For me, James and Maiko sit at the centre of one utopia, one that includes our shared office at the Greenhouse in East Van; it includes the Vancouver, Canadian, and international performance communities; it includes the East Van Panto and its pop songs and silly wigs and card-carrying socialist politics and the thousands of East Vancouverites it brings together each year. That’s like a mid-sized utopia!

Not in the classical sense, but I don’t much care for the classics. Thousands of people hold up this utopia: staff and volunteers and collaborators and organizations. But at one intersection, at one centre from which all that incredible capacity emerges, there are two people, Maiko and James, who see each other, for all their similarities and differences, and agree that they will get more done if they work together. For me that could be the smallest level of utopia, and also one of the most powerful, two people in relationship.

A few years ago in Iceland, James and Maiko decided they would introduce me to people as their son. We pretended to be family for a couple of weeks and confused the heck out of a lot of people. We still text each other as Mom, Dad, and son.

A running joke, but also a deeper truth. My theatre mom and dad have been there for over 10 years of my life: through so many anxious and angsty moments, through loss, through triumph. My dad passed away seven years ago, and in his absence, Jamie’s advice and presence holds a special significance in my life. My biological mom, my mom, travels around the world to see me perform with my theatre mom, they e-mail each other without me, it’s the best.

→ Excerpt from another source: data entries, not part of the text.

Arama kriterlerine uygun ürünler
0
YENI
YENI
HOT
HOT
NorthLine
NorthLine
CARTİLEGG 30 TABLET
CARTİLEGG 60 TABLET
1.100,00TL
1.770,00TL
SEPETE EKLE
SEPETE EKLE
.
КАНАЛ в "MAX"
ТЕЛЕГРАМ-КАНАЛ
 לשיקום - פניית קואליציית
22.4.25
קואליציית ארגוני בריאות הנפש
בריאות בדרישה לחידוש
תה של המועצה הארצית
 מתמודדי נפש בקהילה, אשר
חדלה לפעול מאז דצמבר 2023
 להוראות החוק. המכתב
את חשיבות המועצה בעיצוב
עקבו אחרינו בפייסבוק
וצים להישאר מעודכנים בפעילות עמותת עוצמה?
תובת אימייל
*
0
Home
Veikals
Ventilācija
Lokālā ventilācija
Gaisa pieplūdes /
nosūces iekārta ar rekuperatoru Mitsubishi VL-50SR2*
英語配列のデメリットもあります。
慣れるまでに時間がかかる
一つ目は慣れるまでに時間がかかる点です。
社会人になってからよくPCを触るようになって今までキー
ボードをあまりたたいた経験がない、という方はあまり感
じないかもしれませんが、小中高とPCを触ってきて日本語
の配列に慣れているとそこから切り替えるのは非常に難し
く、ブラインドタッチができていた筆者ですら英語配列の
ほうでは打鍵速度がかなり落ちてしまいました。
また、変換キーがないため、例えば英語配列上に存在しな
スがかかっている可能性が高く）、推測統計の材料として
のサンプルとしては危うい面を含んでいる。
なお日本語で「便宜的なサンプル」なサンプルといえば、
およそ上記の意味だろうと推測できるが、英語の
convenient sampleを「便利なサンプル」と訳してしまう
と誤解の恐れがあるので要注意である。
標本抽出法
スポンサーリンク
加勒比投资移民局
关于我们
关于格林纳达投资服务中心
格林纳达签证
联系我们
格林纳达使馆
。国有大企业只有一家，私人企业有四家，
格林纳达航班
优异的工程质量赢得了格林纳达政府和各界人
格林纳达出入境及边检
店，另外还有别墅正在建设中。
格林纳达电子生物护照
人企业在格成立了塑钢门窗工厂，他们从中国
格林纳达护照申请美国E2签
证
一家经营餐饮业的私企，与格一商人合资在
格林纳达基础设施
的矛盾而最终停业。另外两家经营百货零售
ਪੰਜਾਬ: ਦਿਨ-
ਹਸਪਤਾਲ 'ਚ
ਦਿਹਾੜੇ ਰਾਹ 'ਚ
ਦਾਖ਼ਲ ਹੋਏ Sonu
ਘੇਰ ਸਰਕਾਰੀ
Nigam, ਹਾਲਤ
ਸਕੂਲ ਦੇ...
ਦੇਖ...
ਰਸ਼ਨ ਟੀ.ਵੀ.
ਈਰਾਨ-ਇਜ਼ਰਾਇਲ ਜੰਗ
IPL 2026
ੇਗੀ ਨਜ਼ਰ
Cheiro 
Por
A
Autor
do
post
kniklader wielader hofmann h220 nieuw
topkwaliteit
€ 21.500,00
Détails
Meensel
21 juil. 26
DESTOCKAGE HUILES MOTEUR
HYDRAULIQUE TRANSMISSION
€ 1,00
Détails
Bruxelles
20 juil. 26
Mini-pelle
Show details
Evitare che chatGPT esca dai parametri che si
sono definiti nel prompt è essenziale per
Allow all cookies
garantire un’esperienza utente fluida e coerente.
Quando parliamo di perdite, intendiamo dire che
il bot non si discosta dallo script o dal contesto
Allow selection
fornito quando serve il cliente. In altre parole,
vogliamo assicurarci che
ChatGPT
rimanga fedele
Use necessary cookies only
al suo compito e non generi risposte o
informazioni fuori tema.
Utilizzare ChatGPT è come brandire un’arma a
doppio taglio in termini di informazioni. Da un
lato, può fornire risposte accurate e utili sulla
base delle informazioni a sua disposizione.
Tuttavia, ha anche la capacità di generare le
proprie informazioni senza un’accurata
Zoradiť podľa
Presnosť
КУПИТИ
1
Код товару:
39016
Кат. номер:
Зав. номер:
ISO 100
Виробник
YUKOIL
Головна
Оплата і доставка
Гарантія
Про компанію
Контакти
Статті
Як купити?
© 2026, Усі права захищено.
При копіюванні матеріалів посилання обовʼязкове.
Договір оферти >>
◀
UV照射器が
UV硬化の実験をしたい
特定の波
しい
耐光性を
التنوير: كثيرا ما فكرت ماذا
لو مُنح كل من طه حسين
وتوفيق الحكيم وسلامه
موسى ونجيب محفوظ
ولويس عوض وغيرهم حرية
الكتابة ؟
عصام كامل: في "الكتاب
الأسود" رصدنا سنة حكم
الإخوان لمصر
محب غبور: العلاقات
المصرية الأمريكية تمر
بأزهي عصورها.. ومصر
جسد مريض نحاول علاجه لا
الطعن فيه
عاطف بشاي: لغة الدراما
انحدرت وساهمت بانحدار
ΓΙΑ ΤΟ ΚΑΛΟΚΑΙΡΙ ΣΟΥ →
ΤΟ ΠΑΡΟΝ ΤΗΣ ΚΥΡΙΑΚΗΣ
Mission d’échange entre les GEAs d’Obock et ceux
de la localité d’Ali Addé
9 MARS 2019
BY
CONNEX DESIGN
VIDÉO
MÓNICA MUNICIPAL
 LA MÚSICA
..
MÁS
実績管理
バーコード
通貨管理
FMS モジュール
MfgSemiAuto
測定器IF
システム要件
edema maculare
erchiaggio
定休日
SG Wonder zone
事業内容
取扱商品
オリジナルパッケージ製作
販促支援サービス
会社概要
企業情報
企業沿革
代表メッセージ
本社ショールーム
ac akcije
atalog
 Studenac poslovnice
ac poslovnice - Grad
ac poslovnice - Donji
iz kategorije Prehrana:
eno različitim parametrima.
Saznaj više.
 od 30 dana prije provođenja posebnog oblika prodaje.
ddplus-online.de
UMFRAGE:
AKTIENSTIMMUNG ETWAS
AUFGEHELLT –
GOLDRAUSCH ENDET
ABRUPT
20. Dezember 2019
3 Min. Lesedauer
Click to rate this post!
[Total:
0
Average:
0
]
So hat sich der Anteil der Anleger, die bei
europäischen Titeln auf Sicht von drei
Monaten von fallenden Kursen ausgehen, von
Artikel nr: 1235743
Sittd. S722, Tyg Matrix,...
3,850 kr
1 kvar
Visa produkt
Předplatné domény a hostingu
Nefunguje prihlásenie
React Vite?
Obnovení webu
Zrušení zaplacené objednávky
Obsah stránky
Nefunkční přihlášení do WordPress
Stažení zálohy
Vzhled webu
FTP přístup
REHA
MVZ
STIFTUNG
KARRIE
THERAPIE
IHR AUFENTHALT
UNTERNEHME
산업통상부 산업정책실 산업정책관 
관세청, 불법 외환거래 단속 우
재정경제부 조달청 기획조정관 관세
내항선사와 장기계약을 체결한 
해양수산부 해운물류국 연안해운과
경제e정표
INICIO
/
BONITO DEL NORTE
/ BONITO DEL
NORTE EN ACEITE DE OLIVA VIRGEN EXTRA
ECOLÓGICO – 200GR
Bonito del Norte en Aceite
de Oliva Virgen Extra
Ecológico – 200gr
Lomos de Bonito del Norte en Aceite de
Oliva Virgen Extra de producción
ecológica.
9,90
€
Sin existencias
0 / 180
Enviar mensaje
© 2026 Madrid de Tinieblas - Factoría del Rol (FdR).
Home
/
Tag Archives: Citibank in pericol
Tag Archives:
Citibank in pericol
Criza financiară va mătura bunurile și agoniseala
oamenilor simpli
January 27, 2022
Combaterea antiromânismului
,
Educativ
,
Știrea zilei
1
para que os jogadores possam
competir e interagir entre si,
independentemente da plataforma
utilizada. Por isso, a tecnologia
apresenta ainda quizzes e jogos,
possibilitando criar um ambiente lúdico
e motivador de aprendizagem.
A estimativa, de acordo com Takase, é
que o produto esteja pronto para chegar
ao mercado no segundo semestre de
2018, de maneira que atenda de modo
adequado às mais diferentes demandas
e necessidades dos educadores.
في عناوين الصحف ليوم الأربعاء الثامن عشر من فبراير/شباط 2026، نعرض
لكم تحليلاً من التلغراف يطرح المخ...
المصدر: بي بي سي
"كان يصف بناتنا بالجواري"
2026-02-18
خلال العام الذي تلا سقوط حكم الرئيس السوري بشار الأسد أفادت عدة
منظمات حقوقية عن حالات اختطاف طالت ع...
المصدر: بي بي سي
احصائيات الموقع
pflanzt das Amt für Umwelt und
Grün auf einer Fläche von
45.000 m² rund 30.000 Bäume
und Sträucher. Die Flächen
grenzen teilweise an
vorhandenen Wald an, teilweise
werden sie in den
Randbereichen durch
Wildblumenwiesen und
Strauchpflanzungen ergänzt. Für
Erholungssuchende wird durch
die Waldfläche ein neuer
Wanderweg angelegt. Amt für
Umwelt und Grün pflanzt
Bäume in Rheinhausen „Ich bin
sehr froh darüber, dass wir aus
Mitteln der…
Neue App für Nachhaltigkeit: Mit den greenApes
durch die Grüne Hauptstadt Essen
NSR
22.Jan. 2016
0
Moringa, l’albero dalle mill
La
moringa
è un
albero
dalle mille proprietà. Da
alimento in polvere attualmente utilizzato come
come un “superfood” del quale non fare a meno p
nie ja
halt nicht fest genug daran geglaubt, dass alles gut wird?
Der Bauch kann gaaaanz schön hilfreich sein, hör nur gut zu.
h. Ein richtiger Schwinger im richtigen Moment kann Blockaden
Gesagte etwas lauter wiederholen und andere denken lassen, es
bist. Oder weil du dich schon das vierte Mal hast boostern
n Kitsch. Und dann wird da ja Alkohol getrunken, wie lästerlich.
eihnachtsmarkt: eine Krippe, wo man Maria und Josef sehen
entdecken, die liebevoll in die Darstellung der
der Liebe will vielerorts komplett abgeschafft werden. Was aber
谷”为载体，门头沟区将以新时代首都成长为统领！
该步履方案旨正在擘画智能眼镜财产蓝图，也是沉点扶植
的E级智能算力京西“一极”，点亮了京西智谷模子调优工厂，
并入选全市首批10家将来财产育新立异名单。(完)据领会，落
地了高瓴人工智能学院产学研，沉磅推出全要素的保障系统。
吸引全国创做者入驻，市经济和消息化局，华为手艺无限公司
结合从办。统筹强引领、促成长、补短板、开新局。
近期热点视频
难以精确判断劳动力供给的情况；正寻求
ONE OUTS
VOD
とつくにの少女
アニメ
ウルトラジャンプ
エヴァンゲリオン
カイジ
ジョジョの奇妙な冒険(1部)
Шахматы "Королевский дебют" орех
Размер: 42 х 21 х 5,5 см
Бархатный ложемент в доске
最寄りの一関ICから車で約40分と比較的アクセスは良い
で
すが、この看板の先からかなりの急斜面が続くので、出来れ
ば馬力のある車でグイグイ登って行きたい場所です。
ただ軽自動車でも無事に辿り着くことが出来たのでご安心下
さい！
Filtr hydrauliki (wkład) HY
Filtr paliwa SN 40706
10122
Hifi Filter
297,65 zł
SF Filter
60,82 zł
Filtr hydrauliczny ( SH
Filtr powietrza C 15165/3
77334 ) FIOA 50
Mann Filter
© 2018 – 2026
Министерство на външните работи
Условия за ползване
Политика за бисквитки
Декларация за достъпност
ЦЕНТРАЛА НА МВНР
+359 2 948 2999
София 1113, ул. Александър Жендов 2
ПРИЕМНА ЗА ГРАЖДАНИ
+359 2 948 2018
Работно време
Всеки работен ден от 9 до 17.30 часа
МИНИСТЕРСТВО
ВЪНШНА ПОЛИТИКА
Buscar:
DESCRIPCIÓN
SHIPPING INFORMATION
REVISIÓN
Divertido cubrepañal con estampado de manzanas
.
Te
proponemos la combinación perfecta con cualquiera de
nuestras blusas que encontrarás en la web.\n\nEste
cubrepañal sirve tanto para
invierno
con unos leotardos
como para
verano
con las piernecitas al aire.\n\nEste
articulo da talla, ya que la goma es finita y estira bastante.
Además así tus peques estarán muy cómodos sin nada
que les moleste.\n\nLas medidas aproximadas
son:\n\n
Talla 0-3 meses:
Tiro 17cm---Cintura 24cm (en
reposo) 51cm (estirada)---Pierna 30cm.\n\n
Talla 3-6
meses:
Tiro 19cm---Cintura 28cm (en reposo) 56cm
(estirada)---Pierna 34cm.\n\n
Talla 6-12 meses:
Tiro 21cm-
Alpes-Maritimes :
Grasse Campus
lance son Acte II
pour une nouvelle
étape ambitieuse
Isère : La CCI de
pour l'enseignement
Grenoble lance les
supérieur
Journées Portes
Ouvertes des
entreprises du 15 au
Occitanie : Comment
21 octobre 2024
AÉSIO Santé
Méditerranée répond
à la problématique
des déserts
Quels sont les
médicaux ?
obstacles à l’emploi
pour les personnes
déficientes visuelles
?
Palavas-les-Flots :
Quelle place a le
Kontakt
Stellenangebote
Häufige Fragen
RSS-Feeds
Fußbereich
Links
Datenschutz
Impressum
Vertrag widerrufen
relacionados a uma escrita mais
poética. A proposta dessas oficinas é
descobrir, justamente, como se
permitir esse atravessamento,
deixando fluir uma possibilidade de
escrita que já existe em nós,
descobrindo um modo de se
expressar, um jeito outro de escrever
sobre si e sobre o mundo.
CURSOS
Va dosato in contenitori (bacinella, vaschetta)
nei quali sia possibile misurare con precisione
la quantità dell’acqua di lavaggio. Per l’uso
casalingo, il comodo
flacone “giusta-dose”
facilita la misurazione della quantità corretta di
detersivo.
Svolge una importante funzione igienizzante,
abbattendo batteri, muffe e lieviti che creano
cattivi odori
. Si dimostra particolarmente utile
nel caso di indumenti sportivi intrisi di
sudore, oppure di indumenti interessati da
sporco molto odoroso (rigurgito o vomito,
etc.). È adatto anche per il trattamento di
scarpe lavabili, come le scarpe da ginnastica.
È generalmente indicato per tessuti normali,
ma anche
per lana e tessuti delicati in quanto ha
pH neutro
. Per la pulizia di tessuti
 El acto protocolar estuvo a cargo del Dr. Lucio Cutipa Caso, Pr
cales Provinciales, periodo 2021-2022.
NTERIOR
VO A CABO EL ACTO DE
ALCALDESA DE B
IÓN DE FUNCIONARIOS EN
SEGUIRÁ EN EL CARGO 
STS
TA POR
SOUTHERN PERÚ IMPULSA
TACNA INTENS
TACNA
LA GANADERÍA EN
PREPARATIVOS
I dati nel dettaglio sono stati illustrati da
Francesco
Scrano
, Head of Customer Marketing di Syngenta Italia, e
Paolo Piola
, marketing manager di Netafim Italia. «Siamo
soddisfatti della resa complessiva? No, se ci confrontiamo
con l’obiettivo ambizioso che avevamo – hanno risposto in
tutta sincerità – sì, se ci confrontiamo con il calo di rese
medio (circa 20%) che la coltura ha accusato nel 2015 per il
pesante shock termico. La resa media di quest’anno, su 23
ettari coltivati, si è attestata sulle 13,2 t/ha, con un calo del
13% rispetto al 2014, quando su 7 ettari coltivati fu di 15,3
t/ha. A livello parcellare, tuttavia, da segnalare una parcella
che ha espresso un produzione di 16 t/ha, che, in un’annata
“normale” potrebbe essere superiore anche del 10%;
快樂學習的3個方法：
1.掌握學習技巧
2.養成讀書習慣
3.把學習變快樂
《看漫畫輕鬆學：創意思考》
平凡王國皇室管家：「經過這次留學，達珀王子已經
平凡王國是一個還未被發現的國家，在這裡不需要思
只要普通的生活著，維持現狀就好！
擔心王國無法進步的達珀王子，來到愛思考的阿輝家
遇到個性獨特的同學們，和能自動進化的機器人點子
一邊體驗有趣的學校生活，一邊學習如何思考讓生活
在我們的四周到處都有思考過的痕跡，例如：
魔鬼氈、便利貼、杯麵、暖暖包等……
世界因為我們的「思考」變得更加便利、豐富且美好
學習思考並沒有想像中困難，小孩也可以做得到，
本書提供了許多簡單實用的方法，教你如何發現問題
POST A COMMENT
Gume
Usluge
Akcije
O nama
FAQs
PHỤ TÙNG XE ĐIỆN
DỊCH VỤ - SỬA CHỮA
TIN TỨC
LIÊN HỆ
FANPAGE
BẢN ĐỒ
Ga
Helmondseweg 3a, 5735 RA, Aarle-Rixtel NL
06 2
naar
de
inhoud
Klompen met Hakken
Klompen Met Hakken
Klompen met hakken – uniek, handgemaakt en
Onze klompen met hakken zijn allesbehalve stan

These moments where my past and present meet—like another one at my dad’s celebration of life, where my friends met my wacky family and saw deeply who I came from, and my family met my kooky friends, and saw more wholly who I am as an adult in communion with my peers—these moments where past and present understand each other deeply, are so confirming, and healing.

And now I just wanna invite future in a bit, right? But it’s scary. Future’s not looking so hot right now, right? Right now, future me wants to run and hide.

But here’s my dedication:

In the face of fear, I won’t close the door, I’ll open it. I won’t run and hide, I’ll seek community. In the face of scarcity, I’ll share. In the face of uncertainty, I’ll trust. If we must fight, we’ll fight together, and then heal together. I will strive to build bonds and relationships today that will be strong enough to be called out, questioned, broken, and then be repaired and built anew, tomorrow. From past and present me (and I am my family, my friends, my mentors), to the future: remember, we can get more done, when we work together.